До своей койки в ту ночь я добрался без осложнений. Младший сержант уже дрыхнул, но уснуть мне так и не удалось, поэтому я обрадовался, когда резкий голос дневального (ревущего: «Подъем!») завершил эту отвратительную ночь. Я сунул ноги в башмаки и побежал в умывалку плеснуть на себя холодной освежающей воды. Вернувшись, увидел у Алексеевой койки скучившихся и приглушенно хихикавших полуодетых ребят. Мне сразу стало ясно, в чем дело. Алексей (он лежал на животе, голова в подушке, прикрыт одеялом) спал как убитый. Мне сразу вспомнился Франта Петрашек из третьего взвода, который однажды утром в ярости на своего командира изображал такой непробудный сон, что его тормошили поочередно трое старших, и все без толку; в конце концов пришлось вынести его вместе с койкой во двор, и только когда на него направили струю из брандспойта, он стал лениво протирать глаза. Однако в случае с Алексеем не приходилось думать о каком-либо протесте: его крепкий сон мог быть вызван разве что физической слабостью. Из коридора в комнату вошел младший сержант (старший по комнате) с огромной кастрюлей воды; вокруг него теснилось несколько наших солдат, которые, по-видимому, и посоветовали ему прибегнуть к этой старинной идиотской шутке, столь вдохновляющей унтерские мозги всех времен и всех режимов.

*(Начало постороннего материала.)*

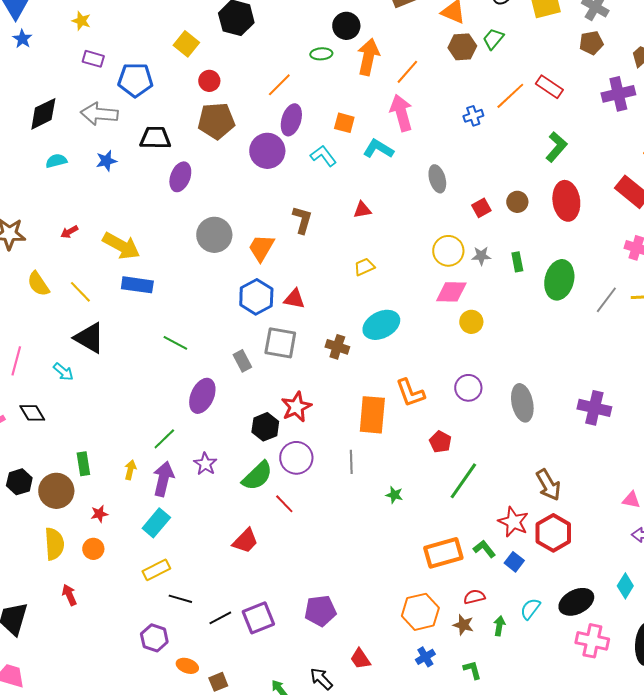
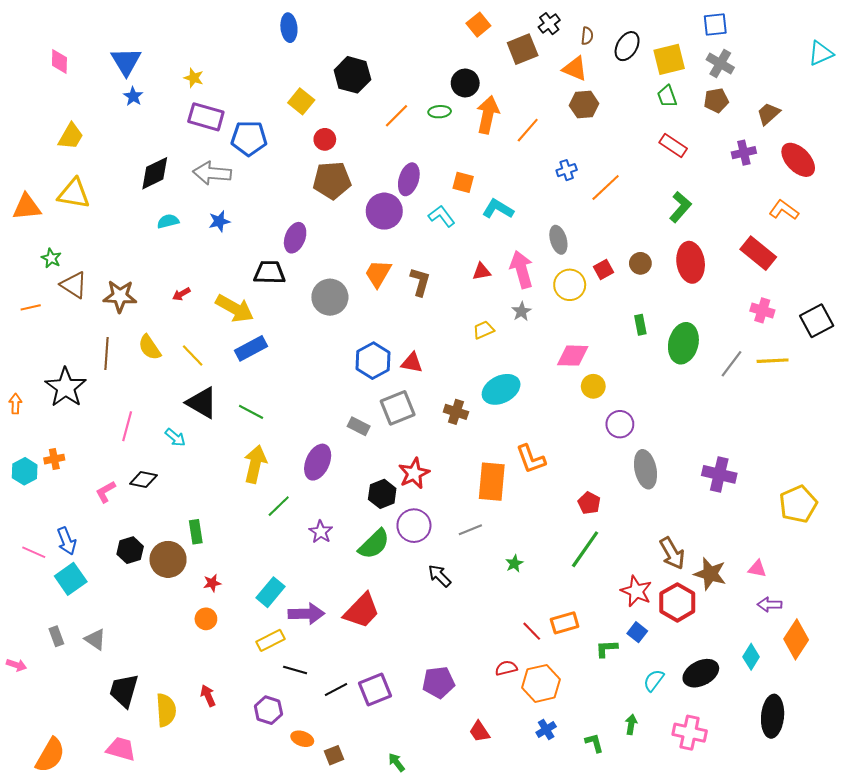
green trapezoid: (493, 39) -> (667, 96), moved, turned -60
purple rectangle: (93, 59) -> (206, 117), size x1.6
orange line: (279, 85) -> (397, 116), moved
purple cross: (618, 94) -> (744, 153), size x0.7
orange line: (510, 96) -> (606, 188), moved
pink arrow: (401, 113) -> (522, 269), moved
blue cross: (473, 116) -> (567, 170), moved
black trapezoid: (155, 138) -> (269, 273), moved
orange trapezoid: (261, 248) -> (378, 274), moved
yellow circle: (448, 251) -> (570, 285), moved
gray star: (481, 256) -> (522, 311), moved, turned -30
blue rectangle: (137, 285) -> (251, 348), turned -36
green line: (175, 343) -> (251, 412), moved
gray square: (280, 343) -> (398, 408), turned -32
gray rectangle: (242, 361) -> (359, 426), turned -35
purple circle: (468, 388) -> (620, 424), moved
black diamond: (32, 413) -> (143, 480), turned -48
red pentagon: (440, 442) -> (589, 503), moved
gray line: (351, 462) -> (470, 530), turned 70
yellow arrow: (130, 470) -> (255, 464), moved, size x1.8
purple arrow: (163, 479) -> (306, 614), moved, turned 76
green star: (394, 495) -> (514, 564), turned 30
red line: (284, 504) -> (532, 631), moved
red trapezoid: (245, 541) -> (362, 611), size x1.4
yellow semicircle: (54, 544) -> (166, 710), moved
green L-shape: (484, 549) -> (607, 649), moved, turned -55
orange rectangle: (443, 553) -> (565, 623), size x0.7
red arrow: (69, 595) -> (208, 696), moved
red semicircle: (474, 597) -> (506, 668), moved
brown star: (463, 625) -> (710, 574), moved, size x1.5
green arrow: (499, 626) -> (631, 724), moved
pink cross: (592, 641) -> (690, 733), moved
black arrow: (321, 679) -> (440, 576), moved

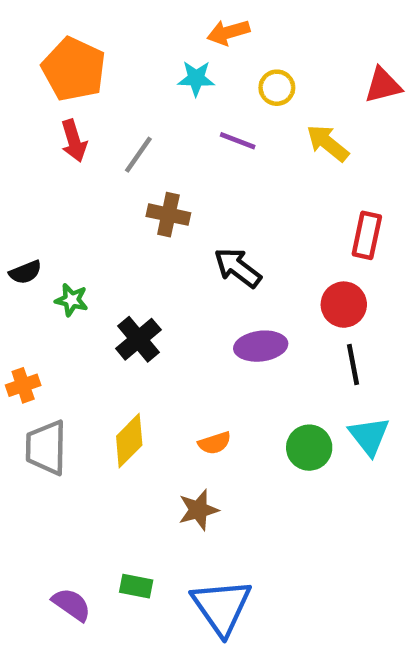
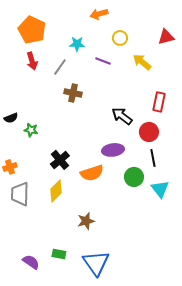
cyan star: (196, 78) -> (77, 44), moved
black arrow: (238, 268) -> (122, 116), moved
black cross: (138, 339) -> (60, 160), moved
orange semicircle: (215, 443) -> (92, 173), moved, size x1.6
green circle: (309, 448) -> (134, 177), moved

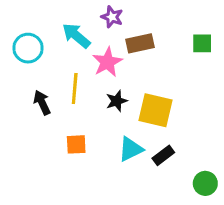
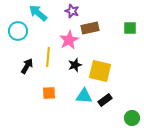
cyan arrow: (76, 36) -> (38, 13), moved
black arrow: (42, 102) -> (27, 66), turned 56
cyan triangle: (131, 149) -> (84, 96), turned 30

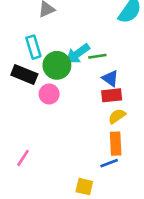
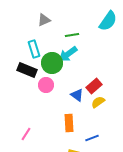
green line: (97, 56) -> (72, 35), moved
blue triangle: (110, 78) -> (77, 95), moved
red rectangle: (112, 95) -> (94, 86), turned -35
orange rectangle: (116, 144) -> (69, 123), moved

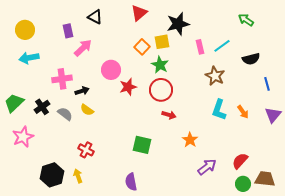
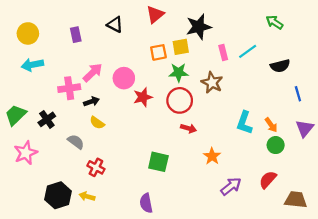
black triangle: (95, 17) -> (115, 25), moved
orange square: (142, 47) -> (158, 52), turned 35
pink arrow: (83, 48) -> (93, 73), moved
green star: (160, 65) -> (179, 73), turned -30
brown star: (215, 76) -> (212, 83), moved
gray semicircle: (65, 114) -> (76, 142), moved
yellow arrow: (78, 176) -> (87, 196), turned -56
green circle: (243, 184) -> (276, 145), moved

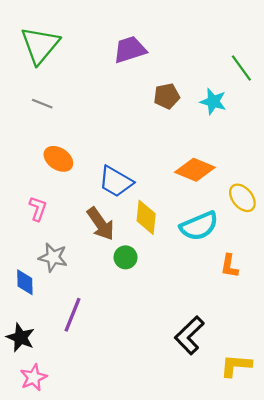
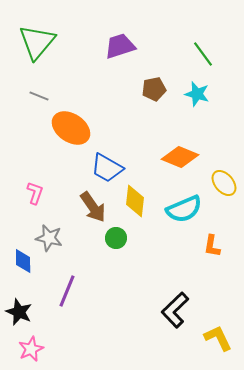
green line: (241, 68) -> (203, 54), moved
orange ellipse: (58, 159) -> (71, 128), moved, size x1.4
yellow L-shape: (236, 366) -> (218, 338), turned 60

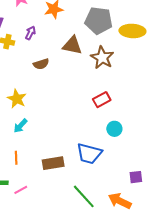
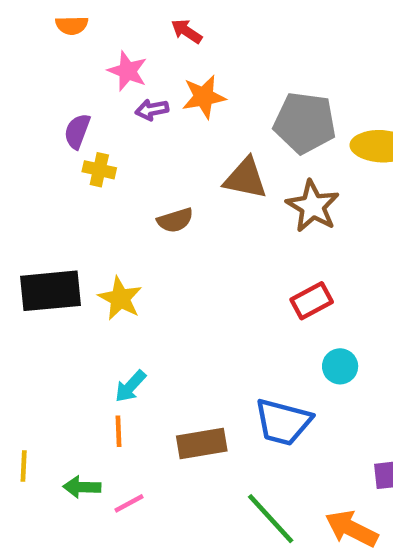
purple arrow: (30, 33) -> (152, 110), moved, turned -128
cyan arrow: (20, 126) -> (130, 386), moved

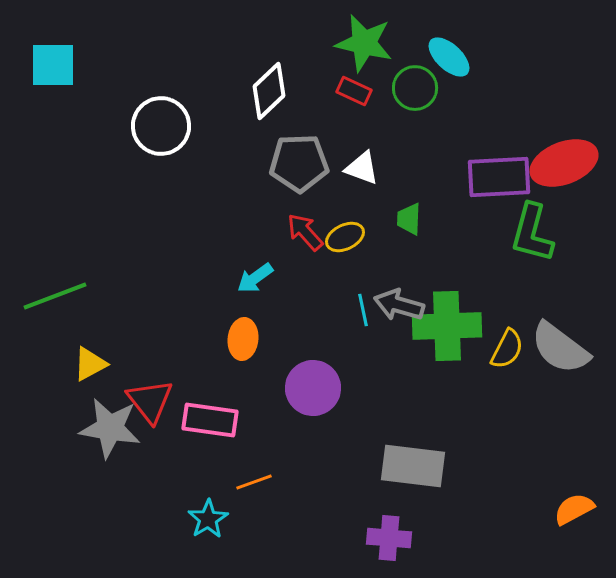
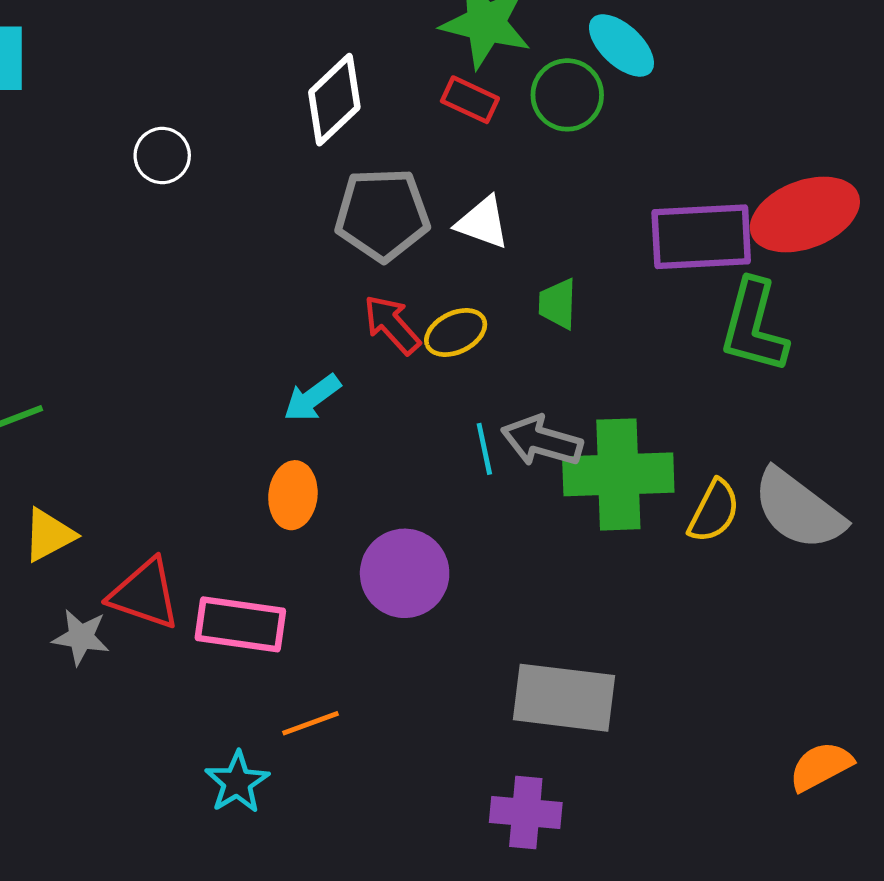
white circle: (161, 126) -> (162, 155), size x0.6
red triangle: (150, 401) -> (145, 594), turned -33
gray star: (110, 428) -> (81, 637), size x0.6

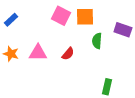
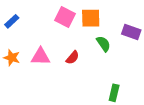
green semicircle: (97, 41) -> (103, 44), turned 140

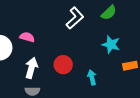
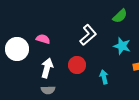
white L-shape: (75, 18) -> (88, 35), moved

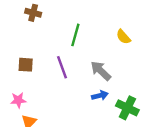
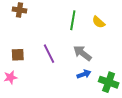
green line: (75, 35) -> (73, 20), moved
pink star: (18, 100) -> (10, 77), moved

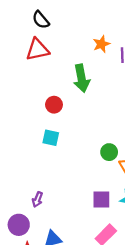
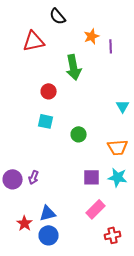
black semicircle: (41, 20) -> (58, 16), moved
green circle: (109, 152) -> (79, 134), moved
purple circle: (19, 225) -> (13, 179), moved

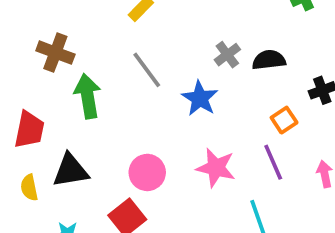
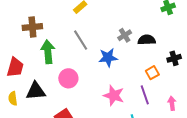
brown cross: (55, 53) -> (32, 27), turned -30
blue star: (200, 98) -> (108, 58), turned 30
pink circle: (147, 172) -> (68, 78), moved

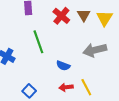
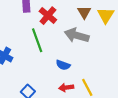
red cross: (61, 16) -> (48, 16), moved
gray arrow: (95, 50) -> (77, 35), moved, turned 30

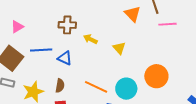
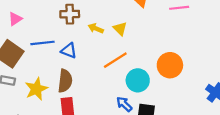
yellow triangle: (119, 48) -> (120, 29), moved
brown semicircle: (60, 86) -> (65, 81), size x1.5
orange line: (96, 87) -> (115, 60), moved, turned -55

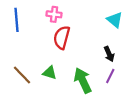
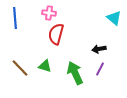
cyan triangle: (115, 20) -> (114, 18), moved
black arrow: (109, 54) -> (99, 49), turned 104

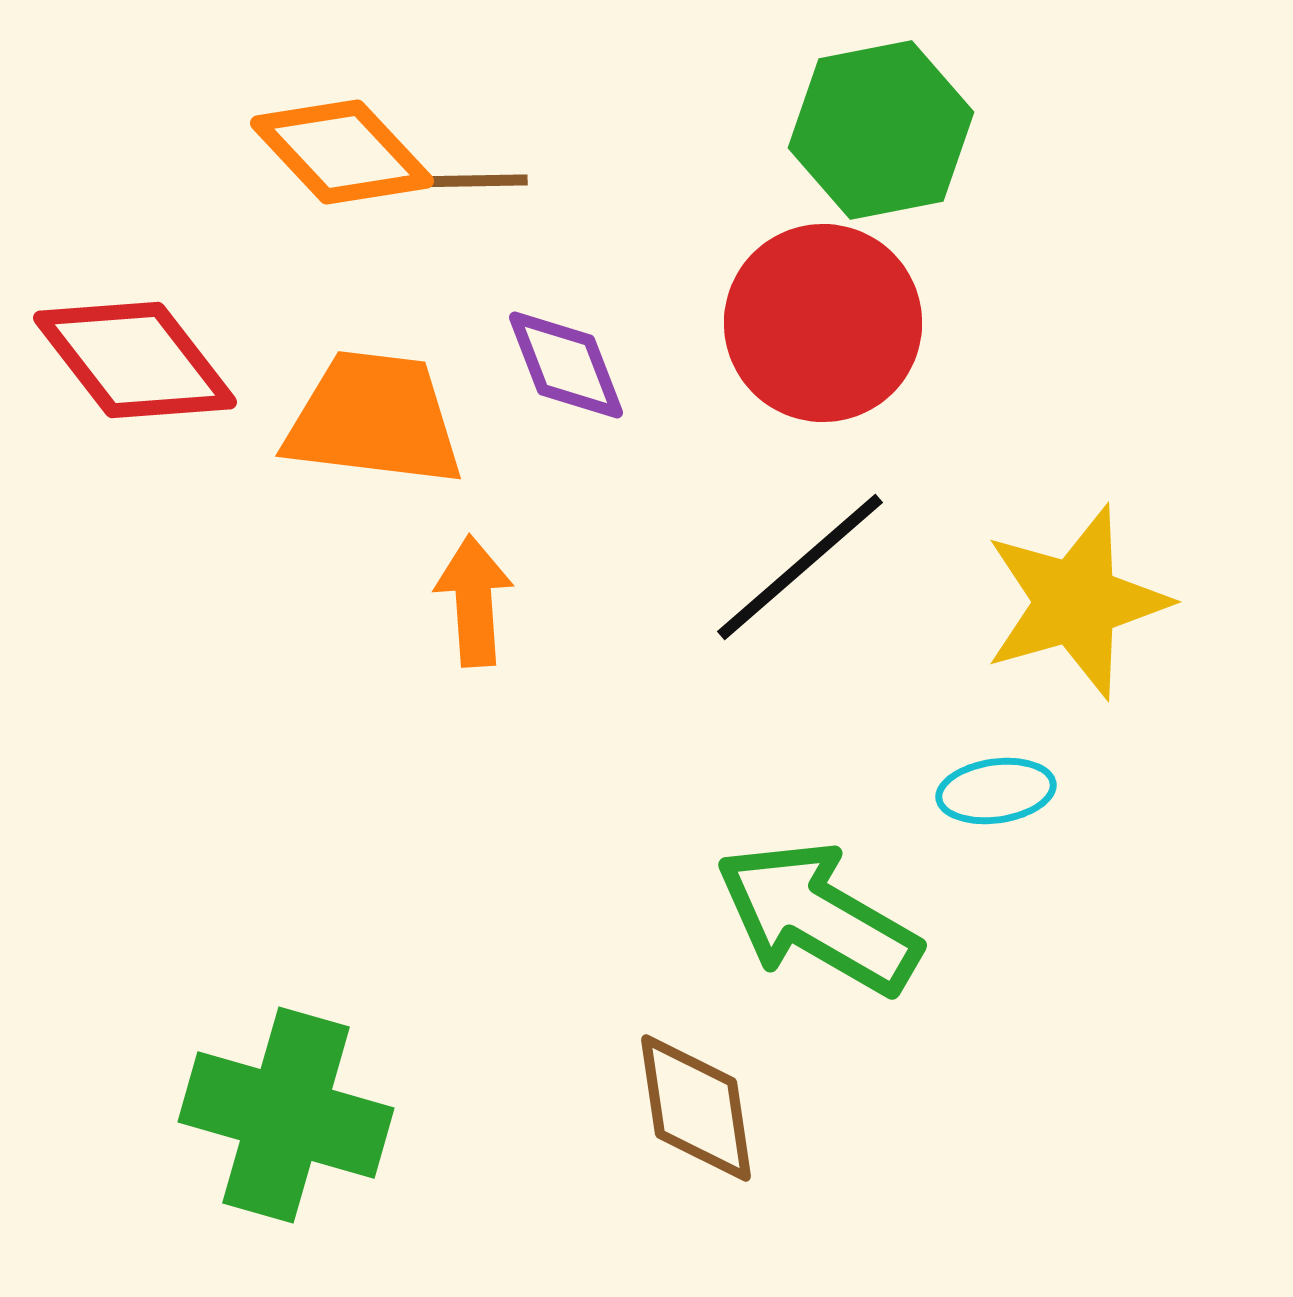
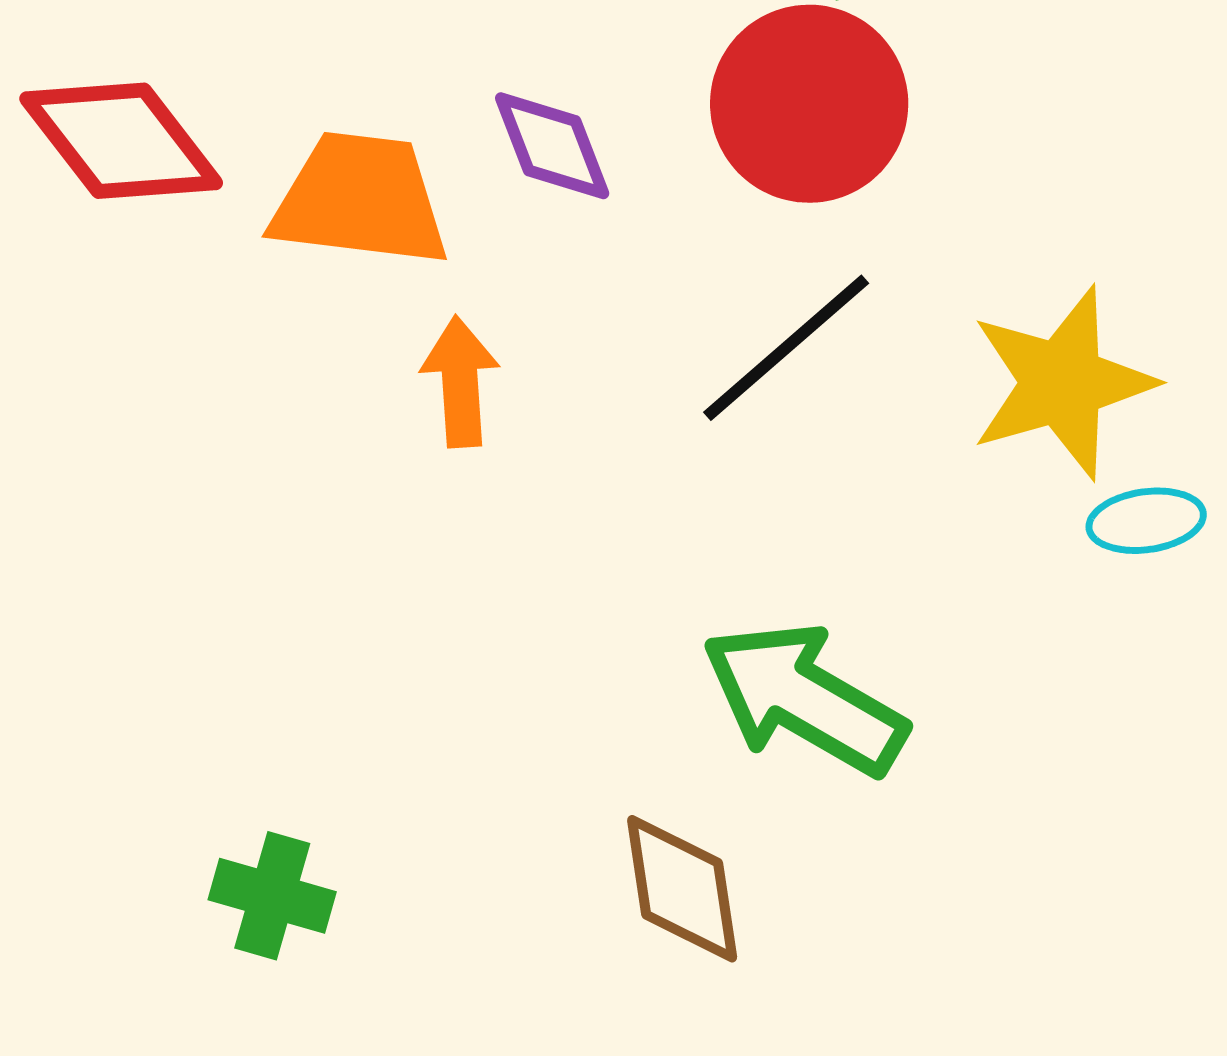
cyan ellipse: (996, 791) -> (1146, 521), moved
green cross: (286, 1115) -> (272, 896), size x0.6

В ту минуту меня возмутило это трогательное единодушие между рядовыми и сержантом (в иное время столь презираемым); возмутило меня, что общая ненависть к Алексею стерла вдруг все старые счеты между ними. Вчерашними словами командира об Алексеевой фискальстве они, по-видимому, объяснили свои собственные подозрения и почувствовали в себе внезапный наплыв горячего согласия с командирской жестокостью. Впрочем, разве не намного удобнее ненавидеть вместе с сильным коммунистом слабака, чем вместе со слабаком — сильного? В голову мне ударила слепящая ярость ко всем этим людям, к этой способности тупо верить каждому оговору, к этой их дежурной жестокости, которую они стремятся подкрепить непоколебимой уверенностью в себе, — и я, опередив младшего сержанта и его сподручных, подошел к койке и громко сказал: «Алексей, вставай, болван!»
Вдруг кто-то скрутил мне сзади руки и заставил опуститься на колени. Я оглянулся: Павел Пекны. «Ты чего суешься, большевистская морда?» — зашипел он. Я вырвался и отвесил ему оплеуху. Казалось, не миновать было драки, но ребята попытались утихомирить нас — боялись, как бы Алексей не проснулся раньше времени. Впрочем, младший сержант с кастрюлей был уже наготове. Он встал над Алексеем, рявкнул «Подъем!» — и одновременно вылил на него всю кастрюлю воды — литров десять по меньшей мере.